Prime Day is here again, but the best value on Amazon is its Prime Video streaming service.
For a reasonable price, you can stream some of Hollywood’s biggest hits from the past and present.
The streamer just added several compelling titles in June, with the effective horror film, Escape Room, at the top of our binge-watch list.
Watch With Us also recommends checking out the little-seen ‘90s action thriller The Jackal, starring Bruce Willis and Richard Gere, and the Oscar-winning ‘60s musical West Side Story.
‘The Jackal’ (1997)
The international hitman known only as The Jackal (Bruce Willis) is the best there is at what he does. When the FBI gets a tip that he’s been hired to assassinate an unidentified prominent American, they need to act fast before the Jackal strikes. In desperation, they turn to imprisoned ex-IRA sniper Declan Mulqueen (Richard Gere), who claims to know the Jackal – and how to take him out. Declan will help the FBI get their man in exchange for his freedom, but the Jackal has no intention of getting caught, and he’ll take down Declan and anyone else who gets in his way.
A Hollywood remake of the classic 1973 thriller The Day of the Jackal, The Jackal is less political than its predecessor and places more emphasis on the action. The result is a pretty basic movie that involves one man chasing another for the majority of the picture. It works, though, because Willis is scary-good as the elusive titular henchman, and the classic supporting cast, which includes Oscar winners Sidney Poitier and J.K. Simmons, gives the film a dramatic heft it would otherwise lack. If you can get past the casting of the suave American Gere as a rough-and-ready Irish (!) criminal, you’ll enjoy The Jackal for all of its simple charms.
The Jackal is streaming on Prime Video.
‘Escape Room’ (2019)
Six Chicago strangers are brought together to play a mysterious game: if they manage to escape a variety of differently themed escape rooms, they’ll receive $10,000. That’s an offer too tempting to pass up, so they all eagerly accept the challenge. But what they don’t know before starting the game is that if they fail, they’ll die. And to make matters worse, these escape rooms are designed so that no one can solve them – or escape with their lives intact.
Fans of the Saw franchise will find much to enjoy about Escape Room, which places its protagonists in similarly elaborate scenarios that almost always ends with a gruesome death. Escape Room isn’t anything more or less than a horror movie designed to confuse you and make you gag. But it is effective, and the various deadly escape rooms, including an upside-down billiards hall room that would’ve made M.C. Escher proud, are intriguing to look at. The film spawned a sequel, 2021’s Escape Room: Tournament of Champions, but it just repeats the first film to lesser effect.

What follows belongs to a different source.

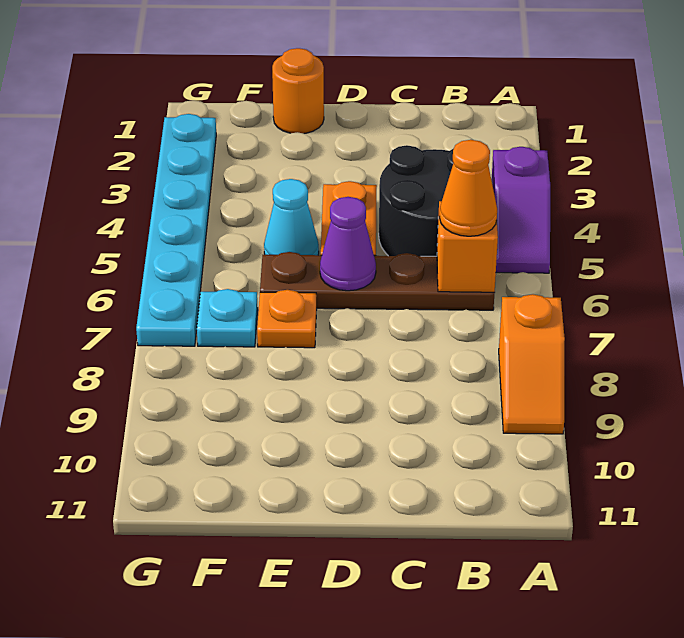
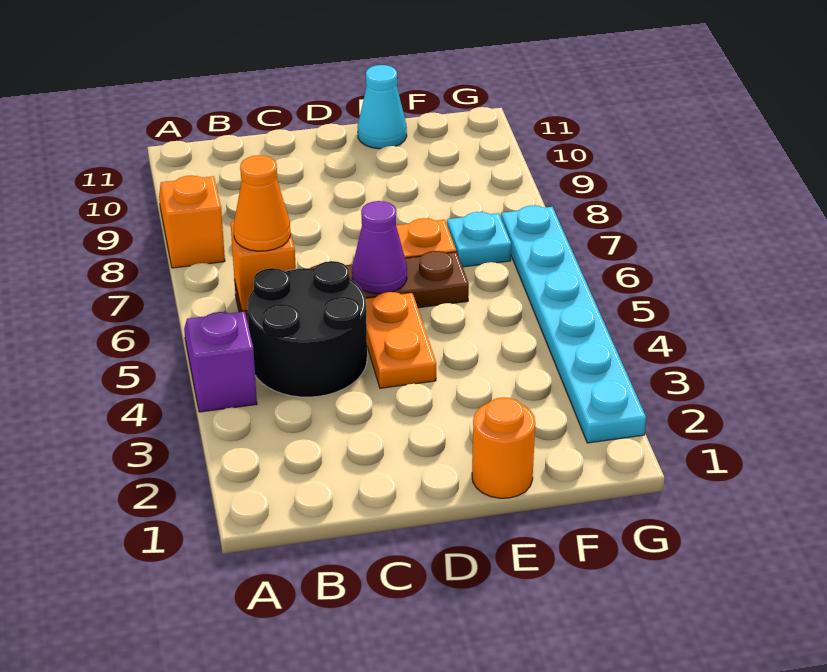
cyan 1x1 cone [264,179,319,255] -> cyan 1x1 cone moved to [358,65,407,149]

Escape Room is streaming on Prime Video.
‘West Side Story’ (1961)
Some classics never go out of style, and West Side Story is one of them. The 1961 movie musical, based on the legendary 1957 Broadway show, was remade by Steven Spielberg in 2021, but it doesn’t surpass the original. Then again, has any movie?
If you’ve read William Shakespeare’s Romeo and Juliet, you probably know the story: a boy and a girl from rival camps fall in love, and tragedy results. In this iteration, the boy, Tony (Richard Beymer), is a reluctant member of the all-white gang, the Jets, while the girl, Maria (Natalie Wood), has friends and family belonging to the Puerto Rican gang, the Sharks. None of them likes the idea of Tony and Maria getting together, and they’ll do anything to tear the two lovers apart.
That “anything” includes singing and dancing, and if you think the idea of gang warfare being staged as a musical is ridiculous, well, you need to see some more Broadway shows. Some classic Hollywood musicals like My Fair Lady can feel too stagey and wooden, but this West Side Story feels vital and alive. Codirector Jerome Robbins handled most of the dance sequences, and they look and feel more modern than the ‘21 remake. With such legendary songs as “Tonight” and “Somewhere” on the soundtrack, West Side Story will get your feet moving and your vocal cords humming. It’s one of the very few old musicals that can be considered timeless and just as relevant today as it was all those decades ago.
West Side Story is streaming on Prime Video.